Good Evening, Class!

Welcome Students, Parents, Alumni (and the NSA)! I don't just work from 6:45 a.m. to 3:00 p.m. I'm apt to be thinking about something for class at any time of the day or night. So I decided to start "THS After Hours" as a way of extending our day. If you're new at the blog, the most recent entries are at the top of the page, and they get older and older as you go down the page. Just like archaeology.

Tuesday, March 23, 2010

Rest in Splendour!

Can storied urn or animated bust
Back to its mansion call the fleeting breath?
Can Honour's voice provoke the silent dust,
Or Flattery soothe the dull cold ear of Death?

Thomas Gray, "Elegy in a Country Churchyard"
Completely by accident (I think -- who really knows) I came across this website. Now I'm guessing there aren't many people who would choose to spend all eternity in Buffalo, New York, (sorry, Buffalo) -- but think again. If you could be buried in the Blue Sky Mausoleum, in a tomb designed by Frank Lloyd Wright?!

Frank Lloyd Wright, as you may already be aware, was an architect, and recognized pretty much universally as a genius. His most famous creation, probably, was a house called Fallingwater, built right over a small stream.


They won't say anywhere on the website exactly how much it would cost, so I'm assuming that places it out of my price range. ("If you have to ask, you can't afford it.") There are only twenty-four crypts available (I'm not sure how many are left), and they claim that the design will not be reproduced anywhere in the world. If you've got to be dead, that is the way to go.

But then I start thinking that maybe burial's not for me. Maybe I'd rather be shot into space! Now, I can be placed in orbit for a mere $2495 -- well, not me, exactly. An ounce of my ashes. Of course, for double the price, I can send seven ounces of myself up. That would still leave almost five and a half pounds of cremated remains behind (ain't Wikipedia awesome?).

But why think small. For a mere $14,995, ($22,495 for Preferred Service -- whatever that is) my wife and I could spend eternity on the moon. Now that's more like it.
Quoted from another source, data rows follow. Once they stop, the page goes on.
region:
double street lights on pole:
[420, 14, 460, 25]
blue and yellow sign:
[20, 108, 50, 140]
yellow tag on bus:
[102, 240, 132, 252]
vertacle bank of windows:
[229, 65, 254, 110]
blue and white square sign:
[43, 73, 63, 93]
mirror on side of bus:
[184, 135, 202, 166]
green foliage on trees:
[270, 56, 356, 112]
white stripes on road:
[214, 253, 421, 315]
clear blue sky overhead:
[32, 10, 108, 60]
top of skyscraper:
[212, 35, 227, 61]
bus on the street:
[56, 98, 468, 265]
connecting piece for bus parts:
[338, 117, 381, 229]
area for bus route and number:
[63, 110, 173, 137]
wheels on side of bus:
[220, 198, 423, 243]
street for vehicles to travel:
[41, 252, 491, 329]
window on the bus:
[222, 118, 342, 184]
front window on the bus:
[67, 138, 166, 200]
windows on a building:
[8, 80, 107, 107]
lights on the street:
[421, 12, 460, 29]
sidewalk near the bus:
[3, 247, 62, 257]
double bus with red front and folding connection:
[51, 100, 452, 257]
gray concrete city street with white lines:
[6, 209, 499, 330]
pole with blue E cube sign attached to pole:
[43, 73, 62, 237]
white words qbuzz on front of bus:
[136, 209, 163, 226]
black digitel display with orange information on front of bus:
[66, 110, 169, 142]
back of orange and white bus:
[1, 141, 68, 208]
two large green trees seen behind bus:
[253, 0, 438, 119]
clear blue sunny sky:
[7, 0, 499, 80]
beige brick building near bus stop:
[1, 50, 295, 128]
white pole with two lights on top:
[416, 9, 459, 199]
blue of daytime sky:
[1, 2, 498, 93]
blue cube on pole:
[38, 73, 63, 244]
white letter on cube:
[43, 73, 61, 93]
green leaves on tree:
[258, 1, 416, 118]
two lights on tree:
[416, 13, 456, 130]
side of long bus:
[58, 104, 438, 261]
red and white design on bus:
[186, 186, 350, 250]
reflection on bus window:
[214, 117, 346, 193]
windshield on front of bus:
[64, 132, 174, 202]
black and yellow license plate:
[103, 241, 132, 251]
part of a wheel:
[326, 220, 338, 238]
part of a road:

That ought to make some impression at my 75th class reunion.

But I've got to admit I'm really tempted by the Voyager package -- an ounce of my earthly remains sent into deep space!

Now, in my research I also found this fascinating website -- for
the Hartsdale Pet Cemetery and Crematorium, "America's First and Most Prestigious Pet Burial Grounds." (I can't vouch for "most prestigious", but I'll take them at their word for oldest.) Good old Grumpy. "He waits for us" -- with pipe and slippers, no doubt.